David Willetts, the shadow Work and Pensions Secretary, proposes a variation of this idea in seeking to index the basic state pension to earnings while leaving the minimum income guarantee (MIG) indexed only to general price inflation. The effect would be that the basic pension would eventually catch up and overtake the MIG, making it redundant. The merit of the Willetts proposal is that it would be a lot cheaper than what the Lib Dems are proposing. The downside is that those relying entirely on the state pension would be left without a living wage, as the basic state pension would remain the same relative to earnings as it is now.

Still, whatever their drawbacks, both approaches would seem to have more to commend them than the present hotchpotch of contradictory policy initiatives. Adair Turner, chairman of the Pensions Commission, is due to publish his interim report on the pensions crisis shortly. He's a clever man, with as good an understanding of the issues involved as anyone on the planet, but I'll eat my hat if he can produce a political consensus.

¿ Auditors' liability

On Saturday, I predicted further vacillation from the Government on the issue of limiting the size of auditors' liability to catastrophic loss, and that's precisely what we got. Patricia Hewitt, the Trade and Industry Secretary, has ruled out the idea of capping in its entirety and is ordering yet another review into whether a system of proportionate liability via contract is practical or desirable. We've already had a near year long review on capping. Is it really necessary to have another on proportionality, under which auditors would pay compensation proportionate to their share of culpability?
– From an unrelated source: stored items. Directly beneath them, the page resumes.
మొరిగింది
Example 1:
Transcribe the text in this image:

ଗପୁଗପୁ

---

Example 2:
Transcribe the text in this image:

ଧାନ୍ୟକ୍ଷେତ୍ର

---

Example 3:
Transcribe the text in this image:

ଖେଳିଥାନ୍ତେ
Auditors only suggested the idea of capping because of Treasury concern that the principle of joint and several liability would be infringed by proportionality. Now we seem to have gone full circle back to where we were before. No wonder no one could quite work out yesterday whether the Government was opening or closing the door to reform. Ernst & Young found the statement deeply disappointing. KPMG, on the other hand, welcomed it, this on the grounds that the Government does at least seem to be open to persuasion.
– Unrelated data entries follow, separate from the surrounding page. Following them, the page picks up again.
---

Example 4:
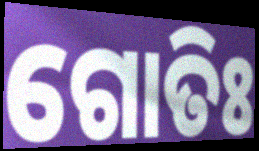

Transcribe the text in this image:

ଗୋତିଃ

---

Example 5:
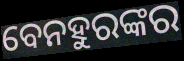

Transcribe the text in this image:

ବେନହୁରଙ୍କର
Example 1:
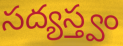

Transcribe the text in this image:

సద్యస్త్వం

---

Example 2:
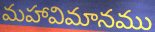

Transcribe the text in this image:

To be fair, auditors' liability was never going to be high on any minister's list of priorities. There are few votes in it, the present system seems to work relatively well, and so far at least, no audit practice of any significance has been put out of business by being made liable for catastrophic loss. Arthur Andersen, the firm responsible for the Enron audit, was sunk by damage to reputation well before the lawyers could get at it for financial liability.

None the less, the case for reform has become an urgent one. Auditors find it virtually impossible to get worthwhile liability insurance nowadays, and their insistence that they will quit high risk companies if nothing is done is no idle threat. As things stand, it is only the big four that are large enough to withstand a catastrophic claim. Not with standing what the Office of Fair Trading has said on this issue, any limit on liability would quite plainly be a boost to competition, by encouraging more small and medium sized accounting firms into the audit market for larger companies.
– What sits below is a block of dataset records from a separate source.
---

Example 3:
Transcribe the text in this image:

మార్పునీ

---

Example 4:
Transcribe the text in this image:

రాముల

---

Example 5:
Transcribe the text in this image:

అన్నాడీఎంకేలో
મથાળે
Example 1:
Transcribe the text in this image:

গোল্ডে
The idea of proportionate liability has already been recognised in the US and Australia without any obvious adverse consequences. Capping was never going to be a runner, but properly constructed, proportionality ought to be something on which everyone can eventually agree.

Cairn Energy

Evidence of the deep malaise that has overcome Shell in recent years is not exactly thin on the ground, but there are few better examples of it than the success of the one-time oil minnow, Cairn Energy. Confirmed last night as the latest addition to the FTSE 100, Cairn owes its recent success largely to the Indian oil prospects it bought from Shell a few years ago. Bill Gammell, the chief executive, doesn't like to gloat, but the contrast between finely tuned risk taker, willing to back his hunches and judgment with real money, even though he could ill afford to lose it, and bureaucratic leviathan, with all the money in the world to invest in speculative exploration and development, could hardly be more striking.